(Source texts of formatted documents)
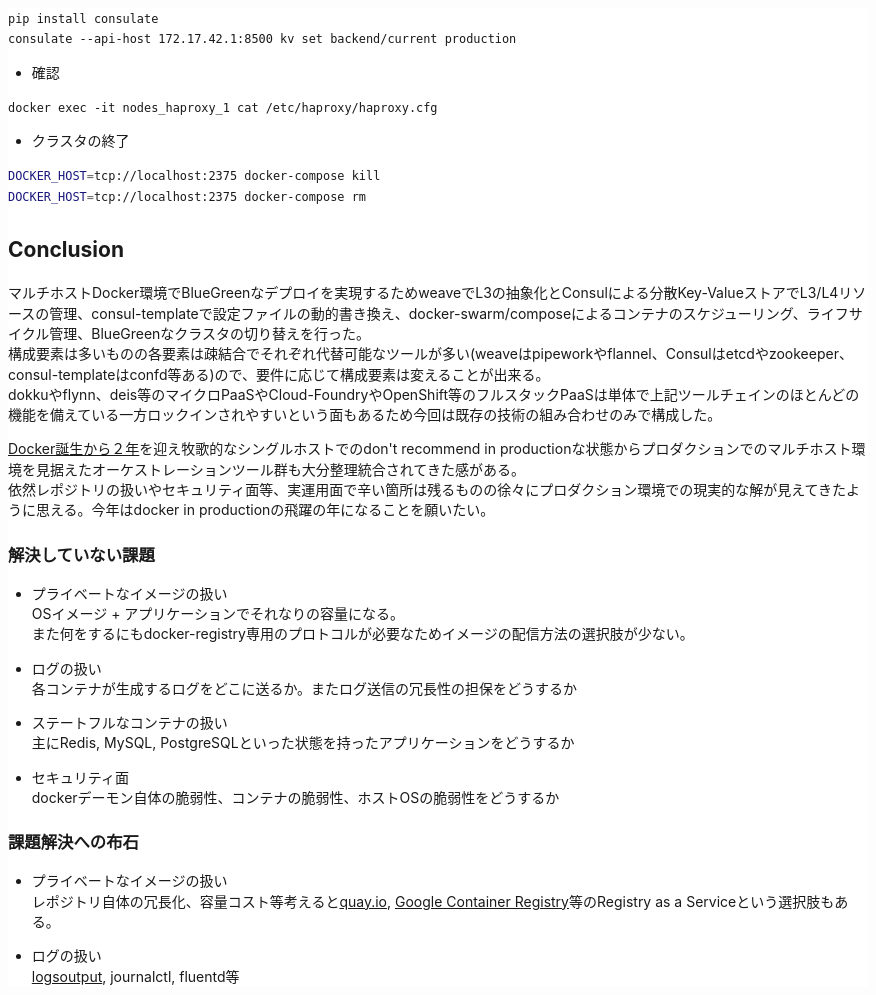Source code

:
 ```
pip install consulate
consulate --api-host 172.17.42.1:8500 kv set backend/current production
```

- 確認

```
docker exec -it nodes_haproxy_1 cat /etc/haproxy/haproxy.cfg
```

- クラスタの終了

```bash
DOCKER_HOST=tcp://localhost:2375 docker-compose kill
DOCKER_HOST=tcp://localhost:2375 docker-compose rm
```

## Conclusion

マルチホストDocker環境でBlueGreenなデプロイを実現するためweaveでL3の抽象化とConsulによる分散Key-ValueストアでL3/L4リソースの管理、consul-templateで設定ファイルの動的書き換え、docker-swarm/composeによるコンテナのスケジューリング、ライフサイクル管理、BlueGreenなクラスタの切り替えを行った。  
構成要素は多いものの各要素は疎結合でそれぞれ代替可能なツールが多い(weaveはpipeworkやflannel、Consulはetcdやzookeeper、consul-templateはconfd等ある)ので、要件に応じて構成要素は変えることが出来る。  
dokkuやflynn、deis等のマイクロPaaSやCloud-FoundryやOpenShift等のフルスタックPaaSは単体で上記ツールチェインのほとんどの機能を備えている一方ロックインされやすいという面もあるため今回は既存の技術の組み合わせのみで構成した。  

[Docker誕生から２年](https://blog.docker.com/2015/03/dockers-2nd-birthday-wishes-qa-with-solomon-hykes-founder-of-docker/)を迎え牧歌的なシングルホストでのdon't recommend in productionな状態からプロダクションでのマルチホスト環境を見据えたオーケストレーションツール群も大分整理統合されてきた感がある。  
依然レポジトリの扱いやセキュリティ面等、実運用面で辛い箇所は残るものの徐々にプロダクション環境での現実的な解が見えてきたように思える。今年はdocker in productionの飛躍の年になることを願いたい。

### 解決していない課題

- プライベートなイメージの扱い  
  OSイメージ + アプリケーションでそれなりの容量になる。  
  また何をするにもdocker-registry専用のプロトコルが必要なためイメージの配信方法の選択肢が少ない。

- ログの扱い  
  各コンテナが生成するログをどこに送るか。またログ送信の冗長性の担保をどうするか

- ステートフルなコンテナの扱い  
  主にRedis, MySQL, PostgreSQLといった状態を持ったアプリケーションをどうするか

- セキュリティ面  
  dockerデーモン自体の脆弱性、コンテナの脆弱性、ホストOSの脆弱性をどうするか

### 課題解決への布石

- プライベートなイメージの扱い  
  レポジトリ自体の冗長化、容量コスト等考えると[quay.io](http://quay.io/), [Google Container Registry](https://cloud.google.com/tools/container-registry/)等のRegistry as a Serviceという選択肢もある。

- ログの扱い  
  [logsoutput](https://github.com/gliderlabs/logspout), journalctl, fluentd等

**YOUR GOAL**
Show all lines above holding "https".

**COMPLETED TASK**
[Docker誕生から２年](https://blog.docker.com/2015/03/dockers-2nd-birthday-wishes-qa-with-solomon-hykes-founder-of-docker/)を迎え牧歌的なシングルホストでのdon't recommend in productionな状態からプロダクションでのマルチホスト環境を見据えたオーケストレーションツール群も大分整理統合されてきた感がある。  
  レポジトリ自体の冗長化、容量コスト等考えると[quay.io](http://quay.io/), [Google Container Registry](https://cloud.google.com/tools/container-registry/)等のRegistry as a Serviceという選択肢もある。
  [logsoutput](https://github.com/gliderlabs/logspout), journalctl, fluentd等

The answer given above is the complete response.